- **The problem**
Where does "procedure" occur in the listing? Copy every line that holds it.

====== Data section

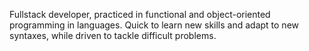 Fullstack developer, practiced in functional and object-oriented programming in languages. Quick to learn new skills and adapt to new syntaxes, while driven to tackle difficult problems. 
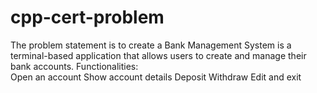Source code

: # cpp-cert-problem

The problem statement is to create a Bank Management System is a terminal-based application that allows users to create and manage their bank accounts.
Functionalities:
<br>
Open an account
Show account details
Deposit
Withdraw
Edit and exit

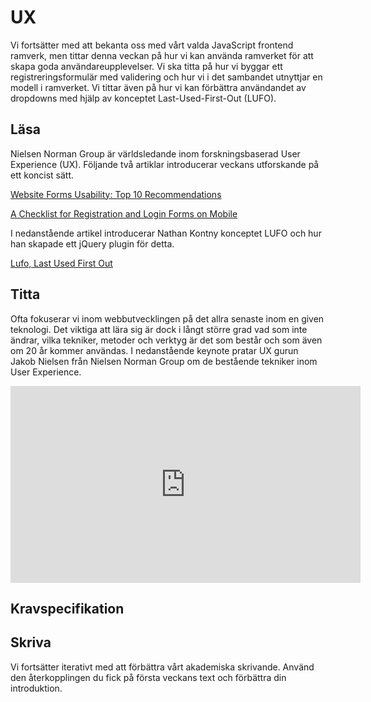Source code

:# UX

Vi fortsätter med att bekanta oss med vårt valda JavaScript frontend ramverk, men tittar denna veckan på hur vi kan använda ramverket för att skapa goda användareupplevelser. Vi ska titta på hur vi byggar ett registreringsformulär med validering och hur vi i det sambandet utnyttjar en modell i ramverket. Vi tittar även på hur vi kan förbättra användandet av dropdowns med hjälp av konceptet Last-Used-First-Out (LUFO).



## Läsa

Nielsen Norman Group är världsledande inom forskningsbaserad User Experience (UX). Följande två artiklar introducerar veckans utforskande på ett koncist sätt.

[Website Forms Usability: Top 10 Recommendations](https://www.nngroup.com/articles/web-form-design/)

[A Checklist for Registration and Login Forms on Mobile](https://www.nngroup.com/articles/checklist-registration-login/)

I nedanstående artikel introducerar Nathan Kontny konceptet LUFO och hur han skapade ett jQuery plugin för detta.

[Lufo, Last Used First Out](https://m.signalvnoise.com/lufo--last-used-first-out---an-easy-way-to-drastically-improve-the-user-experience-of-long-select/)



## Titta

Ofta fokuserar vi inom webbutvecklingen på det allra senaste inom en given teknologi. Det viktiga att lära sig är dock i långt större grad vad som inte ändrar, vilka tekniker, metoder och verktyg är det som består och som även om 20 år kommer användas. I nedanstående keynote pratar UX gurun Jakob Nielsen från Nielsen Norman Group om de bestående tekniker inom User Experience.

<div class='embed-container'><iframe width="560" height="315" src="https://www.youtube.com/embed/OtBeg5eyEHU" frameborder="0" allow="accelerometer; autoplay; encrypted-media; gyroscope; picture-in-picture" allowfullscreen></iframe></div>



## Kravspecifikation

## Skriva

Vi fortsätter iterativt med att förbättra vårt akademiska skrivande. Använd den återkopplingen du fick på första veckans text och förbättra din introduktion.

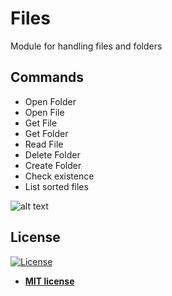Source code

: # Files
Module for handling files and folders

## Commands
<ul id="commands_readme">
    <li>Open Folder</li>
    <li>Open File</li>
    <li>Get File</li>
    <li>Get Folder</li>
    <li>Read File</li>
    <li>Delete Folder</li>
    <li>Create Folder</li>
    <li>Check existence</li>
    <li>List sorted files</li>
</ul>

![alt text](https://raw.githubusercontent.com/rocketbot-cl/Files/master/example/files.png)

<h2>License</h2>

<p><a href="http://badges.mit-license.org" rel="nofollow"><img src="https://camo.githubusercontent.com/107590fac8cbd65071396bb4d04040f76cde5bde/687474703a2f2f696d672e736869656c64732e696f2f3a6c6963656e73652d6d69742d626c75652e7376673f7374796c653d666c61742d737175617265" alt="License" data-canonical-src="http://img.shields.io/:license-mit-blue.svg?style=flat-square" style="max-width:100%;"></a></p>

<ul>
  <li><strong><a href="http://opensource.org/licenses/mit-license.php" rel="nofollow">MIT license</a></strong></li>
</ul> 
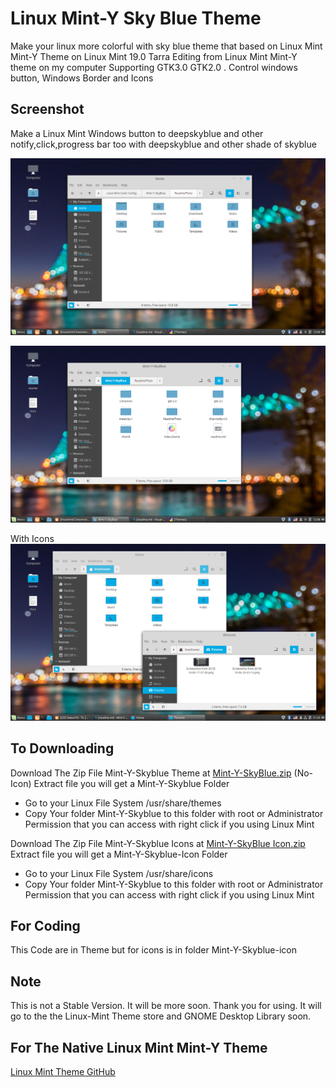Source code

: # Linux Mint-Y Sky Blue Theme

Make your linux more colorful with sky blue theme that based on Linux Mint Mint-Y Theme on Linux Mint 19.0 Tarra
Editing from Linux Mint Mint-Y theme on my computer Supporting GTK3.0 GTK2.0 . Control windows button, Windows Border and Icons

## Screenshot

Make a Linux Mint Windows button to deepskyblue and other notify,click,progress bar too
with deepskyblue and other shade of skyblue

![Screenshot1](ReadmePhoto/Wallpaper.png)

![Screenshot2](ReadmePhoto/Screenshot2.png)

With Icons
![Screenshot3](ReadmePhoto/Screenshot3.png)

## To Downloading

Download The Zip File Mint-Y-Skyblue Theme at [Mint-Y-SkyBlue.zip](Mint-Y-SkyBlue.zip) (No-Icon)
Extract file you will get a Mint-Y-Skyblue Folder

* Go to your Linux File System /usr/share/themes
* Copy Your folder Mint-Y-Skyblue to this folder with root or Administrator Permission that you can access with right click if you using Linux Mint

Download The Zip File Mint-Y-Skyblue Icons at [Mint-Y-SkyBlue Icon.zip](Mint-Y-SkyBlue-Icon.zip)
Extract file you will get a Mint-Y-Skyblue-Icon Folder

* Go to your Linux File System /usr/share/icons
* Copy Your folder Mint-Y-Skyblue to this folder with root or Administrator Permission that you can access with right click if you using Linux Mint

## For Coding

This Code are in Theme but for icons is in folder Mint-Y-Skyblue-icon

## Note

This is not a Stable Version. It will be more soon. Thank you for using. It will go to the the Linux-Mint Theme store and GNOME Desktop Library soon.

## For The Native Linux Mint Mint-Y Theme

[Linux Mint Theme GitHub](https://github.com/linuxmint/mint-themes)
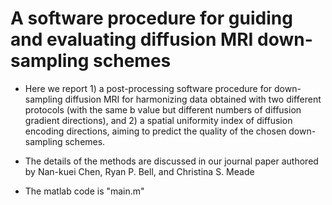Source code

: # A software procedure for guiding and evaluating diffusion MRI down-sampling schemes

* Here we report 1) a post-processing software procedure for down-sampling diffusion MRI for harmonizing data obtained with two different protocols (with the same b value but different numbers of diffusion gradient directions), and 2) a spatial uniformity index of diffusion encoding directions, aiming to predict the quality of the chosen down-sampling schemes. 

* The details of the methods are discussed in our journal paper authored by Nan-kuei Chen, Ryan P. Bell, and Christina S. Meade

* The matlab code is "main.m"
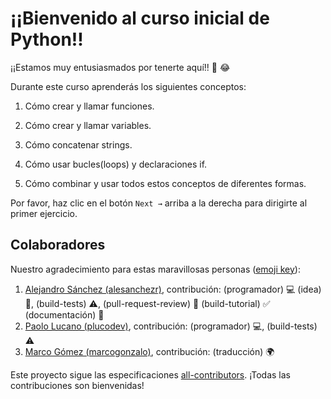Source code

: # ¡¡Bienvenido al curso inicial de Python!!

¡¡Estamos muy entusiasmados por tenerte aquí!! 🎉 😂

Durante este curso aprenderás los siguientes conceptos:

1. Cómo crear y llamar funciones.

2. Cómo crear y llamar variables.

3. Cómo concatenar strings.

4. Cómo usar bucles(loops) y declaraciones if.

5. Cómo combinar y usar todos estos conceptos de diferentes formas.

Por favor, haz clic en el botón `Next →` arriba a la derecha para dirigirte al primer ejercicio.

## Colaboradores

Nuestro agradecimiento para estas maravillosas personas ([emoji key](https://github.com/kentcdodds/all-contributors#emoji-key)):

1. [Alejandro Sánchez (alesanchezr)](https://github.com/alesanchezr), contribución: (programador) :computer: (idea) 🤔, (build-tests) :warning:, (pull-request-review) :eyes: (build-tutorial) :white_check_mark: (documentación) :book:
2. [Paolo Lucano (plucodev)](https://github.com/plucodev), contribución: (programador) :computer:, (build-tests) :warning:
3. [Marco Gómez (marcogonzalo)](https://github.com/marcogonzalo), contribución: (traducción) :earth_africa:

Este proyecto sigue las especificaciones
[all-contributors](https://github.com/kentcdodds/all-contributors). 
¡Todas las contribuciones son bienvenidas!
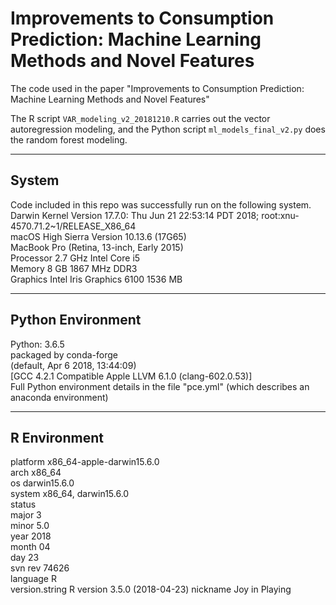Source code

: # Improvements to Consumption Prediction: Machine Learning Methods and Novel Features
The code used in the paper "Improvements to Consumption Prediction: Machine Learning Methods and Novel Features"

The R script `VAR_modeling_v2_20181210.R` carries out the vector autoregression modeling, and the Python script `ml_models_final_v2.py` does the random forest modeling.

---
## System
Code included in this repo was successfully run on the following system.  
Darwin Kernel Version 17.7.0: Thu Jun 21 22:53:14 PDT 2018; root:xnu-4570.71.2~1/RELEASE_X86_64  
macOS High Sierra Version 10.13.6 (17G65)  
MacBook Pro (Retina, 13-inch, Early 2015)  
Processor 2.7 GHz Intel Core i5  
Memory 8 GB 1867 MHz DDR3  
Graphics Intel Iris Graphics 6100 1536 MB  

---
## Python Environment
Python: 3.6.5  
packaged by conda-forge  
(default, Apr  6 2018, 13:44:09)  
[GCC 4.2.1 Compatible Apple LLVM 6.1.0 (clang-602.0.53)]  
Full Python environment details in the file "pce.yml" (which describes an anaconda environment)

---
## R Environment
platform       x86_64-apple-darwin15.6.0   
arch           x86_64                      
os             darwin15.6.0                
system         x86_64, darwin15.6.0        
status                                     
major          3                           
minor          5.0                         
year           2018                        
month          04                          
day            23                          
svn rev        74626                       
language       R                           
version.string R version 3.5.0 (2018-04-23)
nickname       Joy in Playing
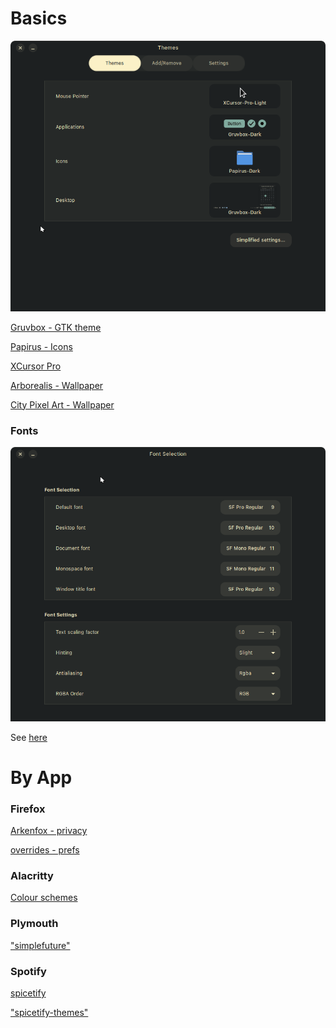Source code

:# Basics

![](themes.png)

[Gruvbox - GTK theme](https://github.com/Fausto-Korpsvart/Gruvbox-GTK-Theme)

[Papirus - Icons](https://github.com/PapirusDevelopmentTeam/papirus-icon-theme)

[XCursor Pro](https://github.com/ful1e5/XCursor-pro)

[Arborealis - Wallpaper](https://discuss-cdn.kde.org/uploads/default/e0bffc0b4a21ccb7e183c5502062b7c64c45e4e5)

[City Pixel Art - Wallpaper](https://wallpaperaccess.com/city-pixel-art)

### Fonts

![](font_selection.png)

See [here](apple_fonts.md)

# By App

### Firefox

[Arkenfox - privacy](https://github.com/arkenfox/user.js)

[overrides - prefs](firefox/user-overrides.js)

### Alacritty

[Colour schemes](https://github.com/alacritty/alacritty-theme)

### Plymouth

["simplefuture"](https://github.com/volkavich/simplefuture)

### Spotify

[spicetify](https://spicetify.app/docs/advanced-usage/installation/)

["spicetify-themes"](https://github.com/spicetify/spicetify-themes)
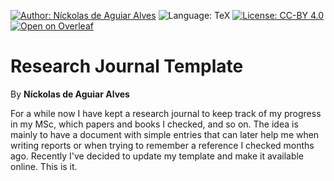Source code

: [![Author: Níckolas de Aguiar Alves](https://img.shields.io/badge/author-Níckolas_de_Aguiar_Alves-e20134)](https://alves-nickolas.github.io/)
![Language: TeX](https://img.shields.io/badge/language-LuaLaTeX-f1611a)
[![License: CC-BY 4.0](https://img.shields.io/badge/license-CC--BY_4.0-ffc100)]([https://test.latex-project.org//lppl/](https://creativecommons.org/licenses/by/4.0/))
[![Open on Overleaf](https://img.shields.io/badge/Open_in_Overleaf-04c421)](https://www.overleaf.com/latex/templates/research-journal-template/hkbkxvmtzhzq)

# Research Journal Template
By **Níckolas de Aguiar Alves**

For a while now I have kept a research journal to keep track of my progress in my MSc, which papers and books I checked, and so on. The idea is mainly to have a document with simple entries that can later help me when writing reports or when trying to remember a reference I checked months ago. Recently I've decided to update my template and make it available online. This is it.
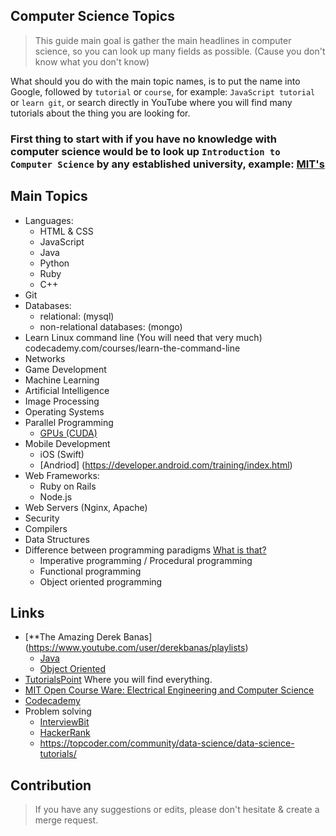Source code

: Computer Science Topics 
----

> This guide main goal is gather the main headlines in computer science, so you can look up many fields as possible. (Cause you don't know what you don't know) 

What should you do with the main topic names, is to put the name into Google, followed by `tutorial` or `course`, for example: `JavaScript tutorial` or `learn git`, or search directly in YouTube where you will find many tutorials about the thing you are looking for. 

### First thing to start with if you have no knowledge with computer science would be to look up `Introduction to Computer Science` by any established university, example: [MIT's](https://www.youtube.com/watch?v=k6U-i4gXkLM)

## Main Topics
- Languages:
  - HTML & CSS
  - JavaScript
  - Java 
  - Python
  - Ruby
  - C++
- Git
- Databases:
  - relational: (mysql)
  - non-relational databases: (mongo)
- Learn Linux command line (You will need that very much) codecademy.com/courses/learn-the-command-line
- Networks
- Game Development
- Machine Learning 
- Artificial Intelligence
- Image Processing 
- Operating Systems
- Parallel Programming  
  - [GPUs (CUDA)](https://www.udacity.com/course/intro-to-parallel-programming--cs344)
- Mobile Development 
  - iOS (Swift)
  - [Andriod]
(https://developer.android.com/training/index.html)
- Web Frameworks: 
  - Ruby on Rails
  - Node.js
- Web Servers (Nginx, Apache)
- Security 
- Compilers
- Data Structures
- Difference between programming paradigms [What is that?](https://www.youtube.com/watch?v=n40Nz2YwRls)
  - Imperative programming / Procedural programming
  - Functional programming
  - Object oriented programming 


## Links
- [**The Amazing Derek Banas] (https://www.youtube.com/user/derekbanas/playlists)
  - [Java](https://www.youtube.com/watch?v=TBWX97e1E9g&list=PLE7E8B7F4856C9B19)
  - [Object Oriented](https://www.youtube.com/playlist?list=PLF206E906175C7E07)
- [TutorialsPoint](https://www.tutorialspoint.com/index.htm) Where you will find everything.
- [MIT Open Course Ware: Electrical Engineering and Computer Science](https://ocw.mit.edu/courses/electrical-engineering-and-computer-science/)
- [Codecademy](https://www.codecademy.com/)
- Problem solving
  - [InterviewBit](https://www.interviewbit.com/)
  - [HackerRank](https://www.hackerrank.com/)
  - https://topcoder.com/community/data-science/data-science-tutorials/
  
## Contribution  
> If you have any suggestions or edits, please don't hesitate & create a merge request.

============

- **Reply to the exercise**
: # A software procedure for guiding and evaluating diffusion MRI down-sampling schemes
* Here we report 1) a post-processing software procedure for down-sampling diffusion MRI for harmonizing data obtained with two different protocols (with the same b value but different numbers of diffusion gradient directions), and 2) a spatial uniformity index of diffusion encoding directions, aiming to predict the quality of the chosen down-sampling schemes. 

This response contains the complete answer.